→ **Work item A**:
In the Cameron Norrie article, please rewrite the stretch from "A fervent atmosphere" through "on Centre Court.", switching "Centre Court" to "Court One".
→ **Work item B**:
According to the Cameron Norrie article, what is his parents' profession?

→ **Extract to read**:
|Venue: All England Club Dates: 27 June-10 July|
|Coverage: Live across BBC TV, radio and online with extensive coverage on BBC iPlayer, Red Button, Connected TVs and mobile app.|
Shortly before he started the British grass season, Cameron Norrie told an amusing anecdote when asked about how he would deal with the increased scrutiny which the home players receive during Wimbledon.
“I was sitting in a restaurant recently, at the bar, and the bartender goes to me ‘do you watch much tennis?'” said the British men’s number one.
“I was in dressed in my casual clothes and said ‘I watch a little bit’.
“He said ‘you look exactly like this player, Cameron Norrie’.
“I was, like, ‘Oh really, OK’. I played along, didn’t say anything and on the way out I said ‘I am Cameron Norrie’. He couldn’t believe it.”
It is unlikely the same bartender will make the same mistake after world number 12 Norrie finally cracked the last 16 of a Grand Slam.
The 26-year-old left-hander has enjoyed a rapid rise up the ATP rankings in the past couple of years, but was still to make a real breakthrough at one of the sport’s four major tournaments.
Success at these events really cements a player in the public conscience and Norrie’s victory over American Steve Johnson felt like the moment which will start to mark him out to wider British society.
While making a name for himself is not Norrie’s main goal, he says he is enjoying the attention which comes with being one of Britain’s biggest hopes at the All England Club.
A fervent atmosphere built gradually on Centre Court during his win against Johnson, with chants of ‘Norrie, Norrie, Norrie! Oi, oi oi!’ starting after he broke in the second set and creating a jubilant mood as he moved towards victory.
“Being the British number one, playing on Centre Court, being in the spotlight and playing to that level that I did, was a lot of fun,” he said.
“I embraced it and really enjoyed it.”
How a multi-cultural journey is thriving in London
Norrie’s journey began in Johannesburg and, after moving to Auckland as a child and then studying in Texas, has since made a home in London.
With a Welsh mother and a Scottish father, he was always destined to represent the nation despite retaining a hint of a Kiwi accent.
His parents, microbiologists David and Helen, have been a driving force in his life and watched on proudly as they shared his finest moment on Centre Court.
The couple still live in New Zealand and have been following their son around the European clay and grass tournaments since flying over to Rome in May.

→ **Supplied data**:
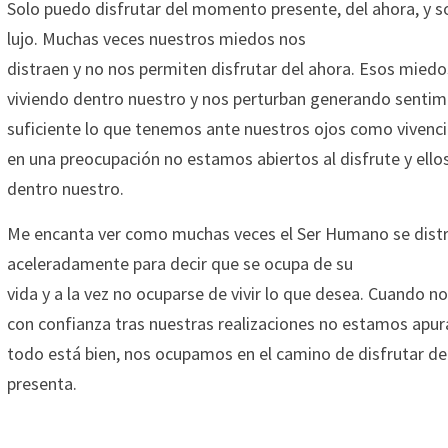
Solo puedo disfrutar del momento presente, del ahora, y 
lujo. Muchas veces nuestros miedos nos
distraen y no nos permiten disfrutar del ahora. Esos miedo
viviendo dentro nuestro y nos perturban generando sentim
suficiente lo que tenemos ante nuestros ojos como vivenc
en una preocupación no estamos abiertos al disfrute y ello
dentro nuestro.
Me encanta ver como muchas veces el Ser Humano se distra
aceleradamente para decir que se ocupa de su
vida y a la vez no ocuparse de vivir lo que desea. Cuando
con confianza tras nuestras realizaciones no estamos apu
todo está bien, nos ocupamos en el camino de disfrutar de
presenta.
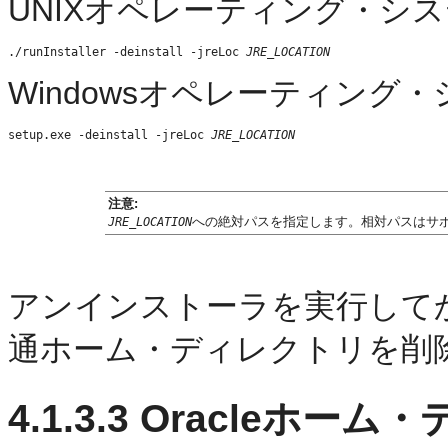
UNIXオペレーティング・シ
./runInstaller -deinstall -jreLoc 
JRE_LOCATION
Windowsオペレーティング
setup.exe -deinstall -jreLoc 
JRE_LOCATION
注意:
への絶対パスを指定します。相対パスはサ
JRE_LOCATION
アンインストーラを実行して
通ホーム・ディレクトリを削
4.1.3.3
Oracleホーム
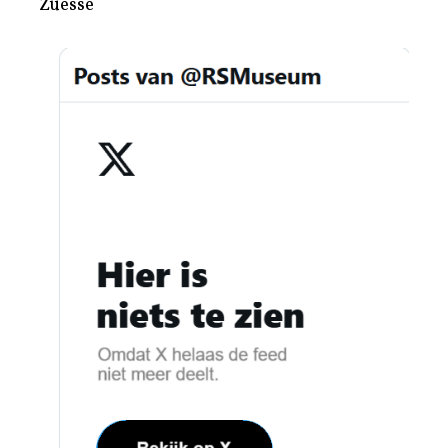
Zuesse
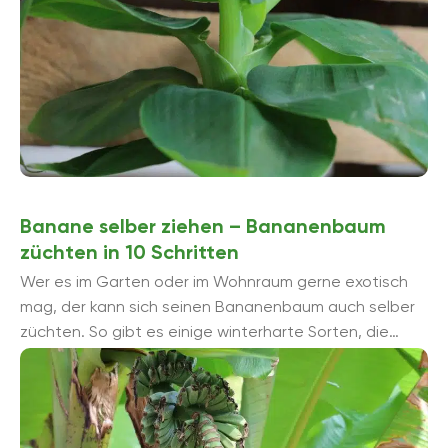
Banane selber ziehen – Bananenbaum
züchten in 10 Schritten
Wer es im Garten oder im Wohnraum gerne exotisch
mag, der kann sich seinen Bananenbaum auch selber
züchten. So gibt es einige winterharte Sorten, die
auch im Garten kultiviert ...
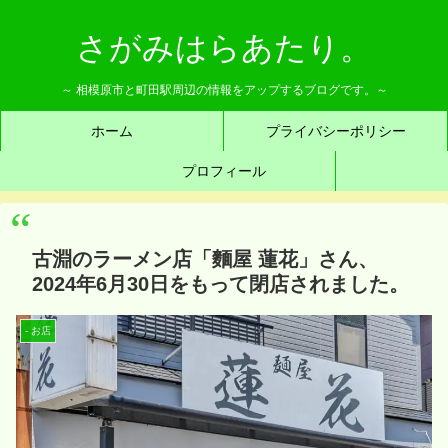
さがみはらあたり。
～ 相模原市と町田駅周辺の情報をアップするブログです。～
ホーム
プライバシーポリシー
プロフィール
古淵のラーメン店「麵屋 蓮花」さん、
2024年6月30日をもって閉店されました。
- お店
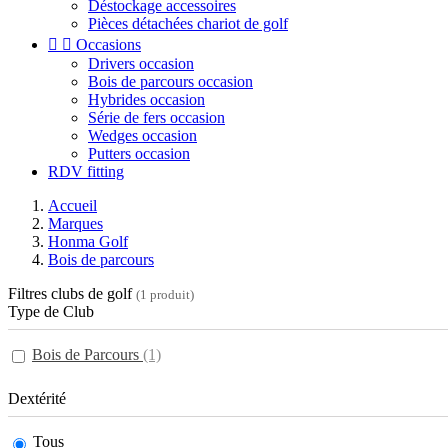
Déstockage accessoires
Pièces détachées chariot de golf


Occasions
Drivers occasion
Bois de parcours occasion
Hybrides occasion
Série de fers occasion
Wedges occasion
Putters occasion
RDV fitting
Accueil
Marques
Honma Golf
Bois de parcours
Filtres clubs de golf
(1 produit)
Type de Club
Bois de Parcours
(1)
Dextérité
Tous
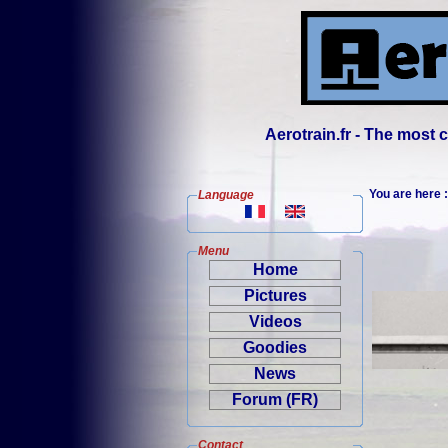
Aerotrain.fr - The most
You are here
Language
Menu
Home
Pictures
Videos
Goodies
News
Forum (FR)
Contact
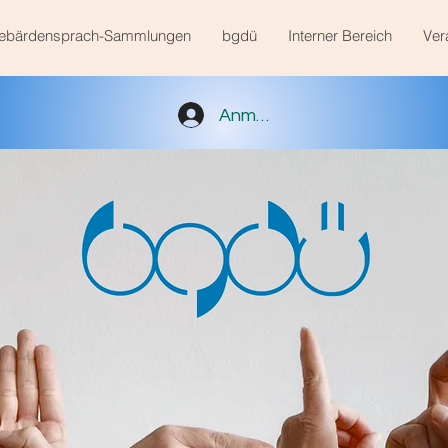
ebärdensprach-Sammlungen
bgdü
Interner Bereich
Ver
Anmelden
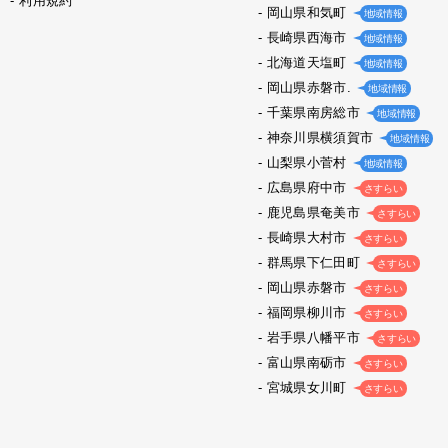
利用規約
岡山県和気町
地域情報
長崎県西海市
地域情報
北海道天塩町
地域情報
岡山県赤磐市.
地域情報
千葉県南房総市
地域情報
神奈川県横須賀市
地域情報
山梨県小菅村
地域情報
広島県府中市
さすらい
鹿児島県奄美市
さすらい
長崎県大村市
さすらい
群馬県下仁田町
さすらい
岡山県赤磐市
さすらい
福岡県柳川市
さすらい
岩手県八幡平市
さすらい
富山県南砺市
さすらい
宮城県女川町
さすらい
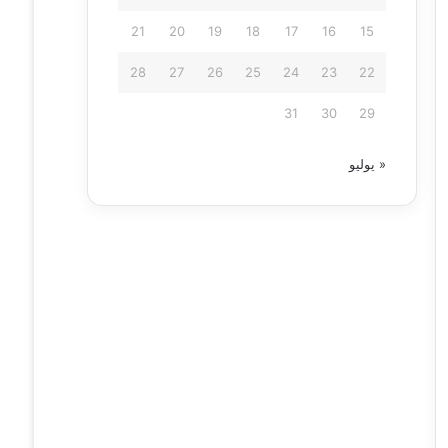
21
20
19
18
17
16
15
28
27
26
25
24
23
22
31
30
29
« يوليو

→ **Answer area A**:
A fervent atmosphere built gradually on Court One during his win against Johnson, with chants of ‘Norrie, Norrie, Norrie! Oi, oi oi!’ starting after he broke in the second set and creating a jubilant mood as he moved towards victory.
“Being the British number one, playing on Court One, being in the spotlight and playing to that level that I did, was a lot of fun,” he said.
“I embraced it and really enjoyed it.”
How a multi-cultural journey is thriving in London
Norrie’s journey began in Johannesburg and, after moving to Auckland as a child and then studying in Texas, has since made a home in London.
With a Welsh mother and a Scottish father, he was always destined to represent the nation despite retaining a hint of a Kiwi accent.
His parents, microbiologists David and Helen, have been a driving force in his life and watched on proudly as they shared his finest moment on Court One.

→ **Answer area B**:
They are microbiologists.